The AWS VPN CloudHub is an architecture for the AWS site-to-site VPN service. However, it’s not an actual service that you can find in the console. CloudHub uses a VPG in a VPC to connect multiple remote sites each using a site-to-site VPN connection.
Building on the AWS managed VPN options described previously, you can securely communicate from one site to another using the CloudHub AWS VPN. The AWS VPN CloudHub uses a hub-and-spoke architecture that allows all spoke locations to communicate with each other. VPC services are not required but can be connected to CloudHub. Remote offices or small hubs can use VPNs and CloudHub as either their primary or backup networks.
AWS VPN CloudHub implements a VPC virtual private gateway and multiple customer gateways, and the gateways must use unique public or private BGP autonomous system numbers with no overlapping IP address ranges.
BGP route prefixes are advertised by the gateways over the VPN connections. The advertised routes are received and re-advertised by AWS to each BGP peer. This allows each VPN location to communicate with all other VPCs and the Internet if connected.
Many organizations deploy multiple accounts in AWS and require them to share resources, administration, accounting, monitoring, and shared billing. This is often done for security, segmentation, accounting, and many other reasons such as mergers or departmental segmentation. We will cover the overview of resource sharing in this chapter and go into more detail in Chapter 8, “Inter-VPC and Multi-Account Networking.”
When using the multiple organization approach to your AWS deployment, each account is often not an isolated island. AWS offers many options to manage multiple accounts and to share resources between these different accounts. When sharing a service or resource residing in your account to the outside world, you apply access policies and permissions in your account to allow these resources to be externally shared.

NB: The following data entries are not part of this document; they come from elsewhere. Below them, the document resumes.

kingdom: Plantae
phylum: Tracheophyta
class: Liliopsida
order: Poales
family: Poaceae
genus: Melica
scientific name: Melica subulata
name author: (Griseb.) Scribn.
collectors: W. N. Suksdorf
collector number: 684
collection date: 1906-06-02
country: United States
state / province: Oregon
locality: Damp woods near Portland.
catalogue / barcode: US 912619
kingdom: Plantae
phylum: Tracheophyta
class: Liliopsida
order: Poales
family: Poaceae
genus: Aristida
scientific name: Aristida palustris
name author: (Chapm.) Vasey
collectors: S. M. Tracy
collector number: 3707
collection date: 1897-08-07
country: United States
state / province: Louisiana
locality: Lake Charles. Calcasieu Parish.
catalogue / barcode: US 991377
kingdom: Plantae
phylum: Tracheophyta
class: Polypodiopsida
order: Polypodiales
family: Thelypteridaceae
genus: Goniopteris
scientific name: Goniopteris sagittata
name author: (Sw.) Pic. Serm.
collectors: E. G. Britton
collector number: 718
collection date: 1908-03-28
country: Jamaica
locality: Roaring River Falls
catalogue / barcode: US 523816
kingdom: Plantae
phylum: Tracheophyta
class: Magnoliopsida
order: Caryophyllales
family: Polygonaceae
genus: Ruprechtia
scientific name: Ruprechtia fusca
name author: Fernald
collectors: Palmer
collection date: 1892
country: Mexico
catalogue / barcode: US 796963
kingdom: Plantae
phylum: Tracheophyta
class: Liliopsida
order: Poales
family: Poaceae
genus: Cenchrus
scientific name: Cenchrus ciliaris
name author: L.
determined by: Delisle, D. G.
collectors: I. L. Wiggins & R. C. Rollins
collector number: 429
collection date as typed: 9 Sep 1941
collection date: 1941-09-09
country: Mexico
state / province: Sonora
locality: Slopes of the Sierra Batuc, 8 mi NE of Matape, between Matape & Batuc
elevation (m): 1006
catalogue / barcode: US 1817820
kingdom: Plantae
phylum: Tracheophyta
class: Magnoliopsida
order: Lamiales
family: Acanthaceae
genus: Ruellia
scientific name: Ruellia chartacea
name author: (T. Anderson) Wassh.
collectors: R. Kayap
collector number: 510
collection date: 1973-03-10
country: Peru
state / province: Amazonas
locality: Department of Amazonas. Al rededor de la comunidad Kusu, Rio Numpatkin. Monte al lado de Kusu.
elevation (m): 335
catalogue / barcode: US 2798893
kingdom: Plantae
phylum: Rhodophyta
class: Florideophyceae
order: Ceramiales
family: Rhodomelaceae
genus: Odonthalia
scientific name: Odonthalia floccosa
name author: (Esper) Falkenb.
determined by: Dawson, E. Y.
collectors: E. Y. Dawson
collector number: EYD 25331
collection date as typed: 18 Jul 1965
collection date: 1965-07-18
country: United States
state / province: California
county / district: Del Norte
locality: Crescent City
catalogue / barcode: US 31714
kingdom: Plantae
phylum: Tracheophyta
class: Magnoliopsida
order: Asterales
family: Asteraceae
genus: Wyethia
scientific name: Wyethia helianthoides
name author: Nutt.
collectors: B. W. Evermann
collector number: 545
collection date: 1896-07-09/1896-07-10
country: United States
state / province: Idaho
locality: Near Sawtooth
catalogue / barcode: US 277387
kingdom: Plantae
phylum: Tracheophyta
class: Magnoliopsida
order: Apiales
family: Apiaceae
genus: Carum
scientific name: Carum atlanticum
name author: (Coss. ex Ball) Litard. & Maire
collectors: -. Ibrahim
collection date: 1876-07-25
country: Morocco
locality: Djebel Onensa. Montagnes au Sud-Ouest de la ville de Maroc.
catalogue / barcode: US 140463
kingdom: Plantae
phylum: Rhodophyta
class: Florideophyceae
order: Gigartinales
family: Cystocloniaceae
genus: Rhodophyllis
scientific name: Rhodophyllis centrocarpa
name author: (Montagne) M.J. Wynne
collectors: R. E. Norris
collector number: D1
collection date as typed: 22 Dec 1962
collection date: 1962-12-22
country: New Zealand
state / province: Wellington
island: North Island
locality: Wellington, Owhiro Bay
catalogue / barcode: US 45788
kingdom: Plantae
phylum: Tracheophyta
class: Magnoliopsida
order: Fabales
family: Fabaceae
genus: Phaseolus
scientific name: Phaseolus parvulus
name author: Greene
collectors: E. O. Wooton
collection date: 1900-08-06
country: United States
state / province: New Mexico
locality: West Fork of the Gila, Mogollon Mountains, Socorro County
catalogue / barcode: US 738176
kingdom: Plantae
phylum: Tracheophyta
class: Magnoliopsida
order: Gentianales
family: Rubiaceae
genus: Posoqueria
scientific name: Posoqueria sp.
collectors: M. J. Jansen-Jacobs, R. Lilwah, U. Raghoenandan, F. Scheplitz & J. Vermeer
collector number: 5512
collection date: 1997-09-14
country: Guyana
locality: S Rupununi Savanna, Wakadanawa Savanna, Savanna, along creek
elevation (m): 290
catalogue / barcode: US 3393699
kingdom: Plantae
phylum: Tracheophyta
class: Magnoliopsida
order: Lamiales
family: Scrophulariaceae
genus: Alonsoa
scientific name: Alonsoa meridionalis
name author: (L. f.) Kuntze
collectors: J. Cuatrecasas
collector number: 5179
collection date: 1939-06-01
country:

When the resource owner shares services with another account, that account accesses the resource as if they were the owners. All access techniques apply as if it were local to your account. This includes API calls, the CLI, or the GUI interface depending on the capabilities of the resources you are sharing and the granted permissions. Accessing a resource that is shared and when using that resource’s services, the same abilities and limitations exist as for the AWS account that owns the resource. When the resource is regional, you can access it only from the AWS region where it was created by the account owner.
There are two types of resources to consider, global and regional. Both global and regional resources can be shared. If the resource is global, access is allowed from any AWS region that the resource’s service console and tools support. While it may be confusing, global resources are displayed in the AWS console as either global or may show as being in the U.S. East Northern Virginia region, us-east-1, even though they are global. Examples of global services include IAM, Route 53, CloudFront AWS Organizations, Direct Connect, AWS Firewall Manager, AWS Web Application Firewall (WAF), and AWS Shield.